Il primo decennio di vita delle fondazioni di origine bancaria si è rivelato particolarmente tormentato. Probabilmente non avrebbe potuto essere diversamente se teniamo conto della peculiare origine di questi soggetti, nati quasi per caso dall’esigenza di dare forma giuridica privata – pur conservandone il controllo pubblico – alle casse di risparmio, istituti di credito la cui natura di fondazione o associazione senza scopo di lucro manifestava, all’inizio dello scorso decennio, tutti i suoi limiti ed il suo anacronismo.

L’obiettivo di trasformare una parte tanto rilevante – per peso economico e evidenza politica – del settore creditizio ha indotto a concentrare a lungo l’attenzione dei politici e dei media sui destini delle neonate banche e sulle funzioni finanziarie dei loro rinnovati proprietari (le fondazioni, o enti conferenti, come venivano usualmente chiamati); è stata invece lasciata in secondo piano, o è stata trascurata completamente, la riflessione attorno al ruolo ed alla funzione sociale delle ri-nate fondazioni, restituite alla funzione originaria di “strutture filantropiche” o – come si potrebbe ancora più radicalmente affermare – create come soggetti nuovi ed assolutamente originali entro il panorama italiano: enti privati riccamente patrimonializzati che perseguono obiettivi di pubblica utilità e di benessere collettivo.

Le fondazioni di origine bancaria oggi sono molto più di questo: sono un ulteriore soggetto privato attivo nella nostra società civile, sono la preziosa “infrastruttura immateriale” di un sistema economico e sociale pluralistico che non attribuisce esclusivamente alla amministrazione pubblica la responsabilità di perseguire il benessere della comunità ma, al contrario, afferma praticamente il principio di sussidiarietà e dunque l’opportunità che soggetti diversi – anche utilizzando approcci e filosofie differenti – contribuiscano ad affrontare e risolvere i problemi di tutti. In questo senso, la presenza di fondazioni private di dimensioni significative – come sono le fondazioni di origina bancaria (dimensionalmente tra le prime a livello europeo e mondiale) – contribuisce a colmare una lacuna rilevante del nostro sistema sociale ed economico e a completare la struttura di un settore nonprofit cresciuto rapidamente nell’ultimo ventennio e investito di sempre maggiori responsabilità entro i sistemi culturali, di istruzione e di welfare del nostro paese.

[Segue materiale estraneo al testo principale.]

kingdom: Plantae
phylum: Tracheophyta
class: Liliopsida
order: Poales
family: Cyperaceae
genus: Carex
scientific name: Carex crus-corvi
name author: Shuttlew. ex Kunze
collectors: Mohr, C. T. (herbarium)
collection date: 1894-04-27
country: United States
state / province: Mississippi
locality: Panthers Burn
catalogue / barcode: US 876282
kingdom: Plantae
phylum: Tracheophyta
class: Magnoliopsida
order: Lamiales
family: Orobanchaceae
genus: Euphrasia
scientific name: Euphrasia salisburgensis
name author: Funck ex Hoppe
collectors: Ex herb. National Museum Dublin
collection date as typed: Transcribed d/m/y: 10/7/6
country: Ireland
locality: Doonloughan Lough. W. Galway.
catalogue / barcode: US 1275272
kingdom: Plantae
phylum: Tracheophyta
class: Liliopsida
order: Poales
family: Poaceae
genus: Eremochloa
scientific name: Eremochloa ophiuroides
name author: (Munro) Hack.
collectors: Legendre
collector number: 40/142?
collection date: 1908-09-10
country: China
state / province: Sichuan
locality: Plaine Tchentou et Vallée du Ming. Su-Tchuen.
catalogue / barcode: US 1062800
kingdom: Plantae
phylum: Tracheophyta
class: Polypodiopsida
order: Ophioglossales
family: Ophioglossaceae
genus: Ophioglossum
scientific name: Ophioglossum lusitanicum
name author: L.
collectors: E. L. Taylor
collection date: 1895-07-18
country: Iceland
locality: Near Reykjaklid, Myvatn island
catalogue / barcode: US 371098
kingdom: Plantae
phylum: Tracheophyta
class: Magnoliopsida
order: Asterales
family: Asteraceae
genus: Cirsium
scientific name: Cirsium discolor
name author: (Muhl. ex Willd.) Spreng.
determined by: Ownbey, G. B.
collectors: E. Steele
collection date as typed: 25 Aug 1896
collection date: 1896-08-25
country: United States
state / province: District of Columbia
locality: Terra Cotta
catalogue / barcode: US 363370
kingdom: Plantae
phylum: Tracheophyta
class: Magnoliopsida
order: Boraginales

Davide Invernizzi è dal 2007 il responsabile del settore servizi alla persona (una delle 4 aree filantropiche di intervento) della Fondazione Cariplo. Laureato in economia e commercio ha conseguito una specializzazione nel campo del management delle organizzazioni non-profit. Si è occupato esclusivamente di gestione di organizzazioni di “terzo settore” in campo nazionale ed internazionale. Dal 1996 al 1999 ha lavorato per la Caritas Italiana nella regione dei grandi laghi africani (Rwanda, Burundi, RDC, Kenya) ed è stato Programme Manager per l’emergenza Sudan nell’ufficio di Nairobi (Kenya). Dal 1999 al 2007 si è occupato di cooperazione sociale in Italia operando nella gestione di servizi socio-assistenziali e socio-sanitari promossi dalla Caritas Diocesana di Milano.